Fabian Arrotin wrote:
This message occurs in the Perl script /usr/share/BackupPC/bin/BackupPC :
my $sockFile = "/var/run/BackupPC/BackupPC.sock"; unlink($sockFile); if ( !bind(SERVER_UNIX, sockaddr_un($sockFile)) ) { print(LOG $bpc->timeStamp, "unix bind() failed: $!\n"); exit(1); }
As far as I can see (I'm no guru) this is trying to open a unix socket with the name /var/run/BackupPC/BackupPC.sock .
There is no directory /var/run/BackupPC/ on my server.
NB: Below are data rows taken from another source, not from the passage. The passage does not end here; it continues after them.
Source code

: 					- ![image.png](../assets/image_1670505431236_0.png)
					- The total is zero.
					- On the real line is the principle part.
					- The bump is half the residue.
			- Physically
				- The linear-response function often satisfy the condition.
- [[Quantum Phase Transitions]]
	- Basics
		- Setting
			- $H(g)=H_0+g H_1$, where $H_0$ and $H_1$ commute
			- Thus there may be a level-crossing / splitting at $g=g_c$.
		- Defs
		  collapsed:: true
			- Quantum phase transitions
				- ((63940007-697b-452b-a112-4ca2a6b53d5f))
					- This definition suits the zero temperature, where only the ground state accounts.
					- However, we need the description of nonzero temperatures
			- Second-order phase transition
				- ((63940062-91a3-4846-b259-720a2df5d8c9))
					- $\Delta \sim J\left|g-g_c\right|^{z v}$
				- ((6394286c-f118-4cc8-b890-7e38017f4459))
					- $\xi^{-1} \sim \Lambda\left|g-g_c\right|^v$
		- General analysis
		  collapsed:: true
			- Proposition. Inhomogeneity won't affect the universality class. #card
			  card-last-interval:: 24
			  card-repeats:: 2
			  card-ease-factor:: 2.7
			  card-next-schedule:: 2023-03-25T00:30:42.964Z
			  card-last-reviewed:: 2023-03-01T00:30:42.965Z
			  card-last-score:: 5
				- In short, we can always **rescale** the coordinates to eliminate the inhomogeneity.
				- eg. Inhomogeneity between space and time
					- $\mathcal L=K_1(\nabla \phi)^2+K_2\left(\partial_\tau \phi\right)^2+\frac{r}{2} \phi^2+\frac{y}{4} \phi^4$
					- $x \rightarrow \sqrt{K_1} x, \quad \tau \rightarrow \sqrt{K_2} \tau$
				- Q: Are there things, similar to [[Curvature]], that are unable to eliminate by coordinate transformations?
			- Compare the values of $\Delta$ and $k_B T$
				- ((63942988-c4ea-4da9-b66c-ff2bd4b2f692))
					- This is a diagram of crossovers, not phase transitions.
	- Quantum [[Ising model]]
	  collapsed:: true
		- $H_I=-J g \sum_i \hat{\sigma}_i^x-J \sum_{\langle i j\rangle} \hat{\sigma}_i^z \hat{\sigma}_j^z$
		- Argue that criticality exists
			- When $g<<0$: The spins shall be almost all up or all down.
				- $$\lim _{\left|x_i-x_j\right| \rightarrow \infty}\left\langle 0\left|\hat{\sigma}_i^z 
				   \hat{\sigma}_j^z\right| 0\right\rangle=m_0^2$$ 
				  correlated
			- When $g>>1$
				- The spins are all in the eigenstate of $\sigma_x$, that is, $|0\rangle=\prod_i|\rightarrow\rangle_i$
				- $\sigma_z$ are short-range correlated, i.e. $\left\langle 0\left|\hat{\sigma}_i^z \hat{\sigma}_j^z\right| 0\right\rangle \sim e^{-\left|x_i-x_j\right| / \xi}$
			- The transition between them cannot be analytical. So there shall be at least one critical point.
When I create this, setting backuppc.apache as owner, and run "sudo systemctl restart backuppc" I see in /var/log/BackupPC/LOG that BackupPC has (at long last) started
Seems a packaging issue ? From where is your rpm for backuppc coming ?
From epel .
/var/run on EL7 is in fact pointing to /run , which is tmpfs, so packages aren't supposed to drop something there directly, or that will be gone anyway next time your restart the machine. Workaround for those not-yet-fixed-for-systemd-packages : man tmpfiles.d (that will create/maintain those)
I don't really understand this. The perl script wants to create /var/run/BackupPC/BackupPC.sock which it seems it cannot do unless /var/run/BackupPC/ exists. If as you say this disappears on re-booting, I don't see how this program could work.